My 2010..
I wonder if I am running out of luck this year. I have been pretty unlucky since the start of the year. It all starts from losing my old handphone..
I made a serious blunder at work.. got scolded by someone high and mighty for being late for a briefing that I did not know until that morning.. work is increasingly more stressed now. I got no motivation and interest to work. I also lost some money along the way.. I think I actually gave a cab driver 100 dollar note instead of a 10 dollar note. 100 dollar note was from my petty cash, cash I got from doing overtime. Now, I lost most of the overtime claim for last month. Then for no reason, my left cheek started to swell yesterday. I went to see a dentist today and was told I needed to do root canal treatments for two of my bad teeth. The few filings I did didn't turn out useful. For one tooth, it costs around 1100. Two means around 2200. Now I need to think twice about going somewhere for a longer holiday.

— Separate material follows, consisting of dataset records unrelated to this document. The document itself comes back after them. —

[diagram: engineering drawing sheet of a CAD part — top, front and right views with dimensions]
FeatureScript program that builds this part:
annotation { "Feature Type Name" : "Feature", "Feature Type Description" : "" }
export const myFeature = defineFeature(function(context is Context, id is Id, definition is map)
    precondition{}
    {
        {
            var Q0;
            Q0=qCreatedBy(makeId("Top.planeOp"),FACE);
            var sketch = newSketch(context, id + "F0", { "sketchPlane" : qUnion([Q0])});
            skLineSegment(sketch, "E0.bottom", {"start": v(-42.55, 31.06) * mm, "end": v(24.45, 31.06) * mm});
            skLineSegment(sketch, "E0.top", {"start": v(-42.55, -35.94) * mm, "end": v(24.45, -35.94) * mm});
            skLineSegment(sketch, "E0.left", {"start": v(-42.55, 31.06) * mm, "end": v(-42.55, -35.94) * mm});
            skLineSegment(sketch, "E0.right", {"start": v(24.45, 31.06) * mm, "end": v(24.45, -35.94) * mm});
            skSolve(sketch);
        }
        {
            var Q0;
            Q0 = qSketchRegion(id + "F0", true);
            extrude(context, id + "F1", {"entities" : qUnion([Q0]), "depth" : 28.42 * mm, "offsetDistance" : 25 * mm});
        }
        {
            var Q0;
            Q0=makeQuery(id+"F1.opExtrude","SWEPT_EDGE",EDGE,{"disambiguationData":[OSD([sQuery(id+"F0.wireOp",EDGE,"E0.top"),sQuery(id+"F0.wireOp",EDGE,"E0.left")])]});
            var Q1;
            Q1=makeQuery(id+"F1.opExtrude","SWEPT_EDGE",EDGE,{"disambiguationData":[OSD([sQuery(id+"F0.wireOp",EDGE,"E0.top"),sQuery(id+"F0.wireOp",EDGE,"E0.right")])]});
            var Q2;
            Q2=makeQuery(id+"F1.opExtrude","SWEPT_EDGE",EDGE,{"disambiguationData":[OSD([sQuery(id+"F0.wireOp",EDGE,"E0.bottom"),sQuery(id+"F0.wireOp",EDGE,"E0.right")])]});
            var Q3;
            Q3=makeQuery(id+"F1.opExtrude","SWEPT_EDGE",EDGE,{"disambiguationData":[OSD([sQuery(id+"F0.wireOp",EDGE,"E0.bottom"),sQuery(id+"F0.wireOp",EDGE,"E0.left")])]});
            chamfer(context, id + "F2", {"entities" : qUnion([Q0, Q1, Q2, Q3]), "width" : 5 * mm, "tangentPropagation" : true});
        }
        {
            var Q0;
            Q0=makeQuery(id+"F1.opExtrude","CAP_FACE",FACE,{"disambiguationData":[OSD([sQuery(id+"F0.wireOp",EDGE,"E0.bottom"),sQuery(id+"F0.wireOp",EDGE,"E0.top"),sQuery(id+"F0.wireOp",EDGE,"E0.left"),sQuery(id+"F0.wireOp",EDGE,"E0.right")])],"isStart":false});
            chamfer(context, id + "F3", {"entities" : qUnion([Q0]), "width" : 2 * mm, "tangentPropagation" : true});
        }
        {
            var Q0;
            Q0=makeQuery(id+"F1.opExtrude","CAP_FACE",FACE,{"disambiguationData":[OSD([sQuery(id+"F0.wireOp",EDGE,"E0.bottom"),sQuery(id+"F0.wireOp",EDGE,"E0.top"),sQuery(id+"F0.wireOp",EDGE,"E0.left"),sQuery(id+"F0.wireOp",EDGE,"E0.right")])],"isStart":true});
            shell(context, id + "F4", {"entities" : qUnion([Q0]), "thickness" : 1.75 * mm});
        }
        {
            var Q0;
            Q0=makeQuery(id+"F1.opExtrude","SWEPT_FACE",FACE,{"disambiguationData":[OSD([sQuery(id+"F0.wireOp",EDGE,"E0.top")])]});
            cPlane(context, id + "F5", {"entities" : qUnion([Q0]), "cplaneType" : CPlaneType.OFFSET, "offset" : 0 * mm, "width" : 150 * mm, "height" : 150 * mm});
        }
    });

I hate this year. I seem to be jinxed. I need some good luck charm to survive the rest of the year.
As the saying goes. we are the master of our own life, to be happy or unhappy, to be positive or negative. I know I need to be positive in my thinking as I believe only positive thinking can lead to good happy things. However when the whole world comes crashing down, staying positive is the last thing on your mind and is the most difficult task to do. No wonder they say only the fittest can survive.
As what Biye always said "You are SELFISH CREATURES! "
I realized it doesn’t pay to be helpful towards people. I should have just done my own scope of work and not care about others. As they said, the less you do, the fewer mistakes you made. I feel slightly indignant when they don’t appreciate and laugh at you. Sigh.. lesson learnt this morning.. be selfish sometimes and think for only yourself. I am now afraid to render any help.. better to steer clear of any potential trouble.
I have also been arrowed to do something which is not supposed to be my jobscope already. Hmmph!!.. quite unhappy about it.
Sigh I am slowly losing morale and interest in my job. I hate the reshuffling of job duties until things are now so messy. I am the most affected. When anyone in the team is not around, I need to cover part of their jobscope. It means I can’t take any break whenever anyone is not around to work. Just thinking of it makes me irritated and feel unjustified.
I think I need a good break soon. Can I take a permanent break? It’s tempting =P
I have thought of moving on to somewhere else but there is this inertia of moving. I am scared of entering into a worse off shit hole. Furthermore, there is still one area that I still haven’t got any chance of learning. Based on the current situation, I don’t think I have any chance of doing it hands on either. SIGH I FEEL LIKE QUITTING ALREADY! The attractive thing about staying on is the 13 month pay out scheme. Then again, the pay raise from changing job will compensate for it.
PS:. Just saw an article that said work life balance is vital to our well being. If only we can really do as what it preached.